Quote:
Originally Posted by HarryT
I imagine you did your work with laser-printed documents? These are going to be a lot cleaner - and hence more accurately scanned - than grubby old paper books.
|
The technical reports were vintage 30-40 year old Government Printing Office--likely linotype. The books were mostly hardcovers and a couple of paperbacks. Punctuation was rarely an issue.
The quality of source paper turns out to be a big determinant. Font size, too.
For personal use I processed a vintage ACE double (PEOPLE MINUS X/LEST WE FORGET THEE EARTH), yellowed and falling apart, on my cheapie Canon Scanner (slower but still good enough) and it still did a fine job. The biggest issue was still snipped sentences and paragraphs and those I could easily catch by changing font sizes in word and forcing reflows.
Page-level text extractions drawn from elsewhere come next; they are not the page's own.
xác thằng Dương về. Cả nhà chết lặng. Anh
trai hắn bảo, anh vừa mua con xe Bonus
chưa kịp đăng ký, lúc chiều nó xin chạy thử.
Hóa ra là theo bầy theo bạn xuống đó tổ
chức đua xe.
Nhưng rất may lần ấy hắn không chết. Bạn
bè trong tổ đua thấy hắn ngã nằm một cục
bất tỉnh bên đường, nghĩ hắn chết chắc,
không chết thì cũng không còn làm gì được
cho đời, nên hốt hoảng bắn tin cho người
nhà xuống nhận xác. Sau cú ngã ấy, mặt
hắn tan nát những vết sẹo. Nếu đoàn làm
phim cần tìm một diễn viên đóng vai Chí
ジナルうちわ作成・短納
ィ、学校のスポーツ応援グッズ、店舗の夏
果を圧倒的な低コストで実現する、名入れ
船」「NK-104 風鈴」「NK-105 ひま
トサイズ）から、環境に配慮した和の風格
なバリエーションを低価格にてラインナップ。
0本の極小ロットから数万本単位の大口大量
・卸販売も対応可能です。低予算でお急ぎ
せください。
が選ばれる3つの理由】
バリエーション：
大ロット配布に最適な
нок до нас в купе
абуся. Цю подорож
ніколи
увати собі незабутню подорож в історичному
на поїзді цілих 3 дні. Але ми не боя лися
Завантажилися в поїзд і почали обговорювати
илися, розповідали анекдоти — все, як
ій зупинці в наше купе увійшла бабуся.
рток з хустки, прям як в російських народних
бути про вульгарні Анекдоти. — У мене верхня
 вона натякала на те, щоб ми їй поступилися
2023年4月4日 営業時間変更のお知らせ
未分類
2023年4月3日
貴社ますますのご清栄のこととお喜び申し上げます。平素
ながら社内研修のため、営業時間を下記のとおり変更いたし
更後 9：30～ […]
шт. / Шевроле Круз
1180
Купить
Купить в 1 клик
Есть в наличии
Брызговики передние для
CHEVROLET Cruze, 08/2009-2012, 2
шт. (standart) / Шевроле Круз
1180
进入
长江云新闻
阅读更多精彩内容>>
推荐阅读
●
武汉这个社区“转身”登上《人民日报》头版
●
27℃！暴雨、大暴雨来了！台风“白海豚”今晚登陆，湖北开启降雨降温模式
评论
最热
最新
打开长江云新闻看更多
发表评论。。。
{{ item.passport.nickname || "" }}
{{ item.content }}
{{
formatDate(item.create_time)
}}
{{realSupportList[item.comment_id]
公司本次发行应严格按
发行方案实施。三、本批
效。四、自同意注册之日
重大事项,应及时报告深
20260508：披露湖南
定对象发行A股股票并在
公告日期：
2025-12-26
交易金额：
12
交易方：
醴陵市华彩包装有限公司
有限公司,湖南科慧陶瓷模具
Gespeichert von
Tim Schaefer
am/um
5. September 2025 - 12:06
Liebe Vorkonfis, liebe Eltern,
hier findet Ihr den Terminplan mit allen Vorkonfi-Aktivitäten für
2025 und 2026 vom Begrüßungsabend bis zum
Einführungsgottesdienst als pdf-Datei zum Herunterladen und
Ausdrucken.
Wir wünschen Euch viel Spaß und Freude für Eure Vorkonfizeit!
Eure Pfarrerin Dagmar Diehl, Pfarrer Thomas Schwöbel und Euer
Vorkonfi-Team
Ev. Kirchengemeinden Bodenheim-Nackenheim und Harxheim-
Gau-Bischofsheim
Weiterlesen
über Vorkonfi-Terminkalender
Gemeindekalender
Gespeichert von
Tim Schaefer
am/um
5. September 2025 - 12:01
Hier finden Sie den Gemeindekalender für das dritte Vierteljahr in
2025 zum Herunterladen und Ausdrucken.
The workflow I used was to save each double page scan as "true page" MS Word and then feed it to Wordpad to get a single column text stream. That went into MS word where I set the paragraph indents to an inch or so and reveal paragraph markers. That exposed most of the non-indented lines that needed to be merged back into the paragraph. The spell checker highlighted any character issues.
(Shrug)
The intended output was a clean readable document, not a print replica. (After all, author manuscripts are rarely perfect when the publisher gets them.) For corporate publishing purposes, that should be *cheaper* than processing a typical author manuscript submission, cost-wise, because it wouldn't require content editing.
The cost of doing a good scan in a corporate environment shouldn't be a deterrent. *If* you know what you're doing and you care about doing a good job. Which, admittedly, not all corporate publishers do, given some of the poor ebooks they have sold in recent times. But that's a different discussion, no?